Monday, February 20, 2017

Unauthorized Practice of Law - Another Point of View


I have an idea for illustrating the absurdity of the current tenor of enforcement against the “unauthorized practice of law” in Florida. It will probably never convince the Florida Bar to let up on the persecution of legal document preparers, but it might make some people realize just how hypocritical the Florida Bar is.

As I learned firsthand from a recent lawsuit against me, law is a complicated field. It has many specialties. When I needed to hire an attorney in another state to help me with that lawsuit, the first law office I called directed me to the local “expert” attorney in that particular specialty field of law. In that small jurisdiction, he qualified as the local expert in that specialty area because he had successfully prosecuted a case all the way to that state’s Supreme Court. It makes some sense: If you have an auto accident, you would probably do better if you had an attorney who specialized in auto accident cases. (To further illustrate my point, I’ll refer to the tort I was sued for generically, as “Tort X.”)

When my plaintiff lost in his home state and sued me in Florida, he tried to bolster his case with references to another Tort X lawsuit that had certain parties I’ll call Jones vs. Mackey. Something that happened in that case is instructive. The Plaintiff, Jones, didn’t hire an attorney who was a specialist in Tort X. He hired an attorney who had spent his career on cases involving real estate foreclosures.

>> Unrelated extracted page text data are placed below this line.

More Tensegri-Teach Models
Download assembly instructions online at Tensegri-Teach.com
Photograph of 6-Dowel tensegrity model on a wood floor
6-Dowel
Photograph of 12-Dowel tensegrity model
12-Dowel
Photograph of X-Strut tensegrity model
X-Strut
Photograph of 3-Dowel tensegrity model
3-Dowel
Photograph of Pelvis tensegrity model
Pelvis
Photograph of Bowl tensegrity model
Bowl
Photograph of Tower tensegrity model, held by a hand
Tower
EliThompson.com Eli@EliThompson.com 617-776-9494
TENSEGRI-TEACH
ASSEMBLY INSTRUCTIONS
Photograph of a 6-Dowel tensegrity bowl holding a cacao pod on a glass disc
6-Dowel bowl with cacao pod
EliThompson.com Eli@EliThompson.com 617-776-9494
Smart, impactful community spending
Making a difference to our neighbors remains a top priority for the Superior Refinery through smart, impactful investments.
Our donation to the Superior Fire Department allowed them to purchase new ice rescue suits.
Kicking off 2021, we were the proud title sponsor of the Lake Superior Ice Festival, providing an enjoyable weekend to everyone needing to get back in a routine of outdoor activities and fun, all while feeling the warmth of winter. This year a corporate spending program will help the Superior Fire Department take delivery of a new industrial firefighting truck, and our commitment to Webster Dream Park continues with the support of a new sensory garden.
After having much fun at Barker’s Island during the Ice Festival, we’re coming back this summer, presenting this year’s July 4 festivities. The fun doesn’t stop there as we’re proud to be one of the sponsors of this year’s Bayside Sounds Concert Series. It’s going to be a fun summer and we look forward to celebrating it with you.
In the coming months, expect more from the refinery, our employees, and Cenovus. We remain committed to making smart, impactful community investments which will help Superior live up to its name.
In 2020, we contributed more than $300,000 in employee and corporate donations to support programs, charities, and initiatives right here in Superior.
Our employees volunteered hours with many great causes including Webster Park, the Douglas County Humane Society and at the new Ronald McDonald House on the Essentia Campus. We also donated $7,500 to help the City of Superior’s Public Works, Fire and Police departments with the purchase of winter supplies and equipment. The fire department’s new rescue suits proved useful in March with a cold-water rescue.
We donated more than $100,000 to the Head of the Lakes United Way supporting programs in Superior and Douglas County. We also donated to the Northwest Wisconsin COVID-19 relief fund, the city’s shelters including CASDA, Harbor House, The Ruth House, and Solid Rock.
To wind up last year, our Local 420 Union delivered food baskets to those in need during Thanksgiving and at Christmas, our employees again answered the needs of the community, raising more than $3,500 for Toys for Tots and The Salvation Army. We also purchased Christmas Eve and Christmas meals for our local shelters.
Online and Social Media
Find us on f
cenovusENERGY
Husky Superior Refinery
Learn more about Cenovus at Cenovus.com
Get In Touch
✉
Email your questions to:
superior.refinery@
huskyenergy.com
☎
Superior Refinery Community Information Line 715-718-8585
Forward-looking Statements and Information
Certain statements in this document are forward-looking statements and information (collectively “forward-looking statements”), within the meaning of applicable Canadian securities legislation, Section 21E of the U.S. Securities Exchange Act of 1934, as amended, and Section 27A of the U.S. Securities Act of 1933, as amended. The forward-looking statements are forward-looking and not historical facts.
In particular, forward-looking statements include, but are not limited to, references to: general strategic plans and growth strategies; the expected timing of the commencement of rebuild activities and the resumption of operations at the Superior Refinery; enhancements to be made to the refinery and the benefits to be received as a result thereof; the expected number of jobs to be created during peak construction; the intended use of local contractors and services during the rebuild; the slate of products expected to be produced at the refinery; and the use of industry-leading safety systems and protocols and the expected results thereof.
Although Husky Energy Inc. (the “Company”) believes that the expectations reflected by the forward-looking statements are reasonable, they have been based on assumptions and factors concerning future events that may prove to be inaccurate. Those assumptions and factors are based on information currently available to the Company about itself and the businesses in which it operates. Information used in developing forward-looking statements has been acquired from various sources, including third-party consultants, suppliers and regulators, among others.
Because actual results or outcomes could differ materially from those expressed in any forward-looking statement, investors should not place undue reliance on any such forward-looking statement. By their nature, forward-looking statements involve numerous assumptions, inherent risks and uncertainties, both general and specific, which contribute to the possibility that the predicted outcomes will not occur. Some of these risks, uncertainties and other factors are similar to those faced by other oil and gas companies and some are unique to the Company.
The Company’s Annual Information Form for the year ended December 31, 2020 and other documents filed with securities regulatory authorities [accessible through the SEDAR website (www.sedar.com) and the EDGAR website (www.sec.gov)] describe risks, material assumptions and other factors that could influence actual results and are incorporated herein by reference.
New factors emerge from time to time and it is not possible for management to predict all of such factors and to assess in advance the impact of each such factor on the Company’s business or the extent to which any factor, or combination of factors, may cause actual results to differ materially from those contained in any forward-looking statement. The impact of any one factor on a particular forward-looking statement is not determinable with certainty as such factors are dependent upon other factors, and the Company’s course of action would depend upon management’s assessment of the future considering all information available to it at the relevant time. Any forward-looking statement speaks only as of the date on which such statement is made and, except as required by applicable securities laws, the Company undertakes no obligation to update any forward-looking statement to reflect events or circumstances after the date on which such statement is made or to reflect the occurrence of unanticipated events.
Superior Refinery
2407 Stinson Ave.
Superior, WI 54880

Why? I don’t know. I’m guessing no attorney who specialized in Tort X would take what was obviously a lousy case. But I’d like to argue that, if UPL is going to be so strongly prosecuted, then UPL should be expanded to include attorneys like Jones’ who practice a type of law outside their range of expertise and experience.

And why shouldn’t such an attorney be prosecuted just as violently as the Florida Bar prosecutes legal document preparers? By practicing outside their expertise, attorneys like Jones’ are exposing their clients to exactly the same risks that the Bar claims legal document preparers are exposing their customers to. Would you see an ear, nose and throat doctor for an ingrown toenail? Of course not. A wise ENT, except in emergency, would give you a referral to a podiatrist. An attorney who did not do the same should be prosecuted for it.

Maybe what the Florida Bar needs is a taste of its own medicine.

Guest Blog, published with permission from the author, Jim Holding

The Pro Se Challenge - Accessing the Court System



As a pro se litigant, I recently experienced a frustrating (and expensive) example of the sort of barriers a pro se litigant can encounter. I discovered that court systems are not designed to aid the pro se litigant in filing their paperwork, and a clerk of court’s staff are often far from helpful.

In 2015, I was sued by someone in a state on the other side of the country. Other attorneys in his area referred to him as a vexatious litigant, and he filed all his lawsuits pro se and in forma pauperis. He had never won a lawsuit.

My background is in research, and I once managed a law library. So, I was able to defend myself, and I prepared a defense based on lack of personal jurisdiction.

Unfortunately, the court system this man lived under was still in the 1990s technologically. There were many obscure rules, and many forms for filing documents that were unique to that court. Half the time I called the clerk of court to ask a question, and either the person I needed to speak to was “out of the office,” or the person I spoke to had no idea how to help me. To make matters worse, this court system just happened to be implementing new scheduling software, which caused even more problems as members of the clerk of court’s staff became unavailable because they were “in training.” I left messages, and did not receive calls back until literally the last minute I had to do my paperwork.

There was also no system set up for full electronic filing. I could send a copy to the clerk’s office electronically, provided I went through an obscure registration process. However, I was still required to “snail mail” copies to the judge. Barney Fife obviously served as clerk of court in this county!

I filed a motion to dismiss, only to discover that I had filled out a form incorrectly, and my dismissal hearing was not properly scheduled. I became so concerned about not being able to communicate with the clerk’s staff that I hired an attorney in the other state. In the end, because of various actions by the plaintiff, it cost me $21,000. It could have cost more. Thankfully, the attorney I hired recognized that I was competent at legal research and allowed me to do research for him on personal jurisdiction. That saved me $1500. (The judge, by the way, awarded me those attorney fees after everything else was over with.)

The attorney used the same arguments I used in my motion to dismiss, only adding a few points from that state’s case law. Had the court system in the Plaintiff’s state been more accessible, I could easily have handled these matters myself. The end of this affair proves it: After the Plaintiff lost to me in his home state, he tried to sue me in Florida – and I defeated him for no more than the cost of postage and copies..along with a small payment to a helpful legal document preparer!

Guest Blog - published with permission from the author, Jim Holding.